追い詰められる、福島・双葉町123人の避難民 全国でただ1つ残る埼玉の避難所が閉鎖の危機
いまだに多くの人が避難所生活を続けざるをえない理由として、県外避難者の生活再建の道が厳しく閉ざされていることがある。最長で20年の居住が保障され、新たな生活の基盤となる災害復興住宅(公営住宅)を県外に建設することについて、今も5万人以上が県外で避難生活を送っているにもかかわらず「何も決まっていない」(福島県生活拠点課の國分守主幹)。
5月21日に騎西高校の体育館で開催された町長と住民との懇談会で、住民から埼玉県内に災害復興住宅を建てて欲しいという要望書が約300人の署名とともに提出された。しかし伊澤町長は「中身をきちんと見て判断したい」と答えるにとどめた。県も「双葉町の考えも聞きながら、国や受け入れ自治体とも話をしていきたい」(前出の國分主幹)というものの、県が掲げる帰還政策と相矛盾することから、ハードルは高い。
安心して暮らせる場所もない
双葉町は「プライバシーや衛生面など生活環境に問題がある」として、遠くない将来に避難所自体を閉鎖したい考えだ。その際、「介護や生活上の支援が必要な人とそうでない人の間で退去の時期にタイムラグが生じることは仕方がない」(伊澤町長)としている。
だが、元気な住民が先に退去を迫られた場合、彼らに支えられていた高齢者の介護や身の回りの支援も困難になる恐れがある。介護サービスで加須市の協力を得られたとしても、順番待ちが続く特別養護老人ホームやグループホームに入居できる保障もない。
双葉町が懇談会で住民に示した「復興まちづくり計画(第1次)案」では「町民一人ひとりの生活再建の実現」を目指すとしている。
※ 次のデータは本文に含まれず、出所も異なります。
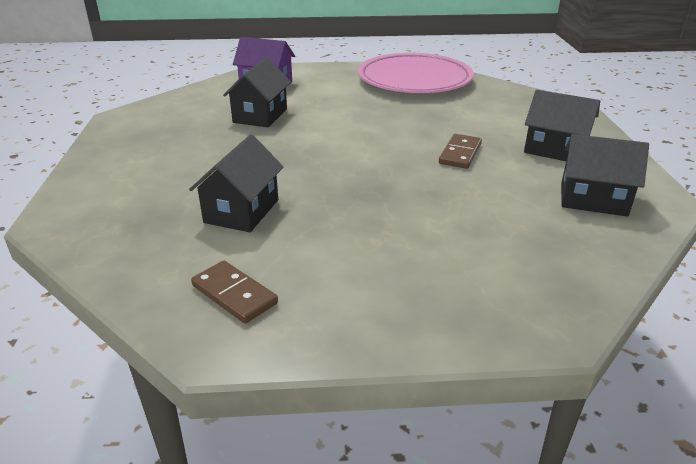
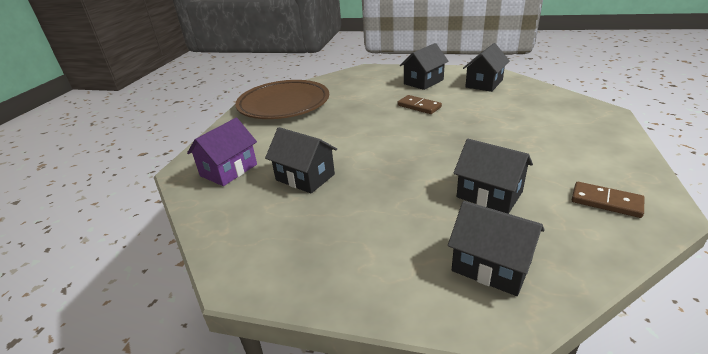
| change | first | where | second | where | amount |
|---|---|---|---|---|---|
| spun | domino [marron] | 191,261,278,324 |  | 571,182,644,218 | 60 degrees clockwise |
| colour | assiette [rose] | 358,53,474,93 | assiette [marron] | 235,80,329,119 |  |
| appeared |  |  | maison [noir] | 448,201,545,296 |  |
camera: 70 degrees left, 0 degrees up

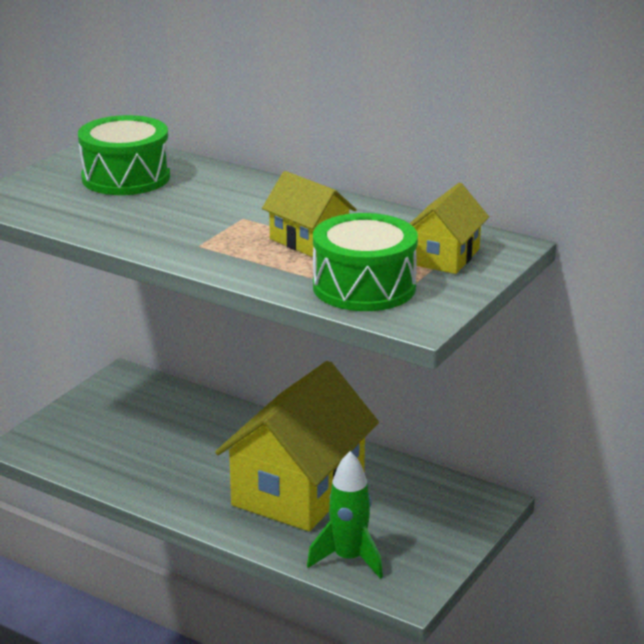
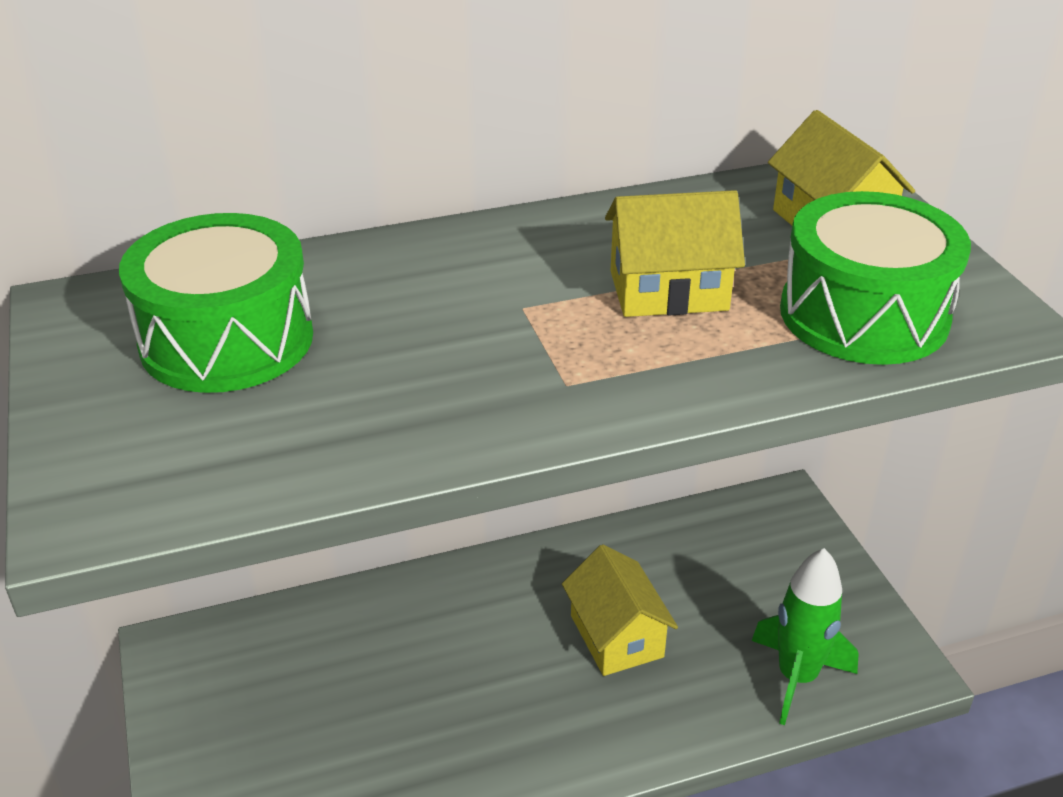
| change | first | where | second | where | amount |
|---|---|---|---|---|---|
| size | maison [jaune] | 215,361,379,531 |  | 562,544,678,676 | x0.50 |
camera: 50 degrees left, 10 degrees up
ここで言う「生活再建」とは、「町民の皆さんが、それぞれの希望する場所で、住居を確保し、仕事や生きがいなどの生活の糧を見つけて、日常の生活を取り戻すこと」と明記されている。しかし、避難所の住民はそれぞれの希望する場所に住むことすらできないのが実情だ。その窮状を知っていながら、国や福島県は何の手だても講じていない。